Pastoral Preparation

This is a faithful saying: If a man desires the position of a bishop, he desires a good work.
- 1 Timothy 3:1 (NKJV)

Some versions of the biblical text use the terms: bishop, overseer, elder, or leader.  The pastoral epistles address two similar offices of the Christian church: elder and deacon.  Both have similar requirements and responsibilities.
Let's be honest.  There is no quick fix or single handbook to answer it all.  You will not find any bullet-pointed list or single-paged tip sheet that gives you every conceivable issue that falls at the feet or in the lap of the pastor.  You had better be up on things in order to withstand what comes at you as a pastor, preacher, spiritual leader, deacon, or lay leader.  You need to stay prayed up, studied up, and girded up.  You need to stay up on certain things to make it through the day.

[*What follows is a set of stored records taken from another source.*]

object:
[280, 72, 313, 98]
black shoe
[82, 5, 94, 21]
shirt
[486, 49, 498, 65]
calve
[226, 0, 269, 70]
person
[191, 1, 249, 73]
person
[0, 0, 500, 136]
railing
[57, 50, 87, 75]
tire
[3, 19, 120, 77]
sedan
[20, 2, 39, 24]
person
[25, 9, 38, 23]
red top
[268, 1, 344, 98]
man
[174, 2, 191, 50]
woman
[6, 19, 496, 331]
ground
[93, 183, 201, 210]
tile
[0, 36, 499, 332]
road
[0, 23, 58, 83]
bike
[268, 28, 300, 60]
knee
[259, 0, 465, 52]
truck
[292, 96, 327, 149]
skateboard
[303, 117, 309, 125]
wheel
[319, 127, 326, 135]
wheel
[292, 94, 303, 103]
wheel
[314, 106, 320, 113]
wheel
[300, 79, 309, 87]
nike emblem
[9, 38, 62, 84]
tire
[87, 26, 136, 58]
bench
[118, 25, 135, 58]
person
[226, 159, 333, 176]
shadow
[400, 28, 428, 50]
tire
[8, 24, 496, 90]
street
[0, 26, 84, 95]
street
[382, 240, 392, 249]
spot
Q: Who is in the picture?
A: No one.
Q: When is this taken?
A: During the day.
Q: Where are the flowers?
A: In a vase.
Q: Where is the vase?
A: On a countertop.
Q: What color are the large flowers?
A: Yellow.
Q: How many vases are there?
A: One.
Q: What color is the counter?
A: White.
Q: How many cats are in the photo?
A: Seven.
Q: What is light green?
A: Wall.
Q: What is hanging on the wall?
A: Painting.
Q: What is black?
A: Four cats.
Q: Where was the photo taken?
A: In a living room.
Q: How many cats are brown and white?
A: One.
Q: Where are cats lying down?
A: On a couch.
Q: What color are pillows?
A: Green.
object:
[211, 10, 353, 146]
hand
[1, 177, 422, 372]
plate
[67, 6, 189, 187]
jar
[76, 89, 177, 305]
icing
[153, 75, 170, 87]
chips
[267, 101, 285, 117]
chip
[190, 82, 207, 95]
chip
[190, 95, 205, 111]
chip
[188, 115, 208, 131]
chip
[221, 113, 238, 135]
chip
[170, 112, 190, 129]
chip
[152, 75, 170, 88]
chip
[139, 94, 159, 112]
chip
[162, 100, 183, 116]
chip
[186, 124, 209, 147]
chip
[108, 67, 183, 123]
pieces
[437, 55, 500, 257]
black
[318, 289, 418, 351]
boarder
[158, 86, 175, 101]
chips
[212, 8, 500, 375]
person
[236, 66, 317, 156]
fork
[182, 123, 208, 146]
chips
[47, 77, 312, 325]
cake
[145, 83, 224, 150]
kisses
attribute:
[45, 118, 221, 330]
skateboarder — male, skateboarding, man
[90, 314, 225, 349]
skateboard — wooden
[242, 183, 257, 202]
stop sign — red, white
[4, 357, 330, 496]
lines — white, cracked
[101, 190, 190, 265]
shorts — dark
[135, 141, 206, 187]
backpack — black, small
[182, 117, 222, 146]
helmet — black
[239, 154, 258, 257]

Preparation is vital.  There is no substitute for preparation.  Ask John C. Maxwell.  He shares about his first pastoral experience and the blunders that he made due to his own naivety and inexperience.  In layman's terms, he just wasn't prepared for everything that came his way.  He made mistakes just like many young pastors, but he learned from each experience as he shares in many of his books like The 21 Irrefutable Laws of Leadership.
C.H. Spurgeon offers a sensational pastoral preparation in his timeless classic The Soulwinner.  Rick Warren's The Purpose Driven Church also stands out as a modern masterpiece for establishing and leading a Christian church.  Like I said, there is no single source that will supply the would-be pastoral leader with the exception of the Word of God.
To prepare to pastor, here are just a few key pointers once you have prayed and stayed in constant prayer about your calling to serve in such a Christian capacity:
  • Study: Read the pastoral epistles of 1 & 2 Timothy and Titus.  These offer essentials for preparation from the perspective of Paul who mentored both Timothy and Titus.
  • Serve: Serve in a variety of capacities that fit with your spiritual gifts.  Teach the Bible, lead an outreach ministry, work on a community service project, or minister to the homeless or senior citizens.  Find your ministry and fulfill your ministry.
  • Seminary (or Theological School): Get into a steady stream of seminary classes.  Gain the knowledge and techniques, but also glean from those who are already in the trenches.  Listen to what they share.  Match that up with what you have studied and what you have seen as you serve.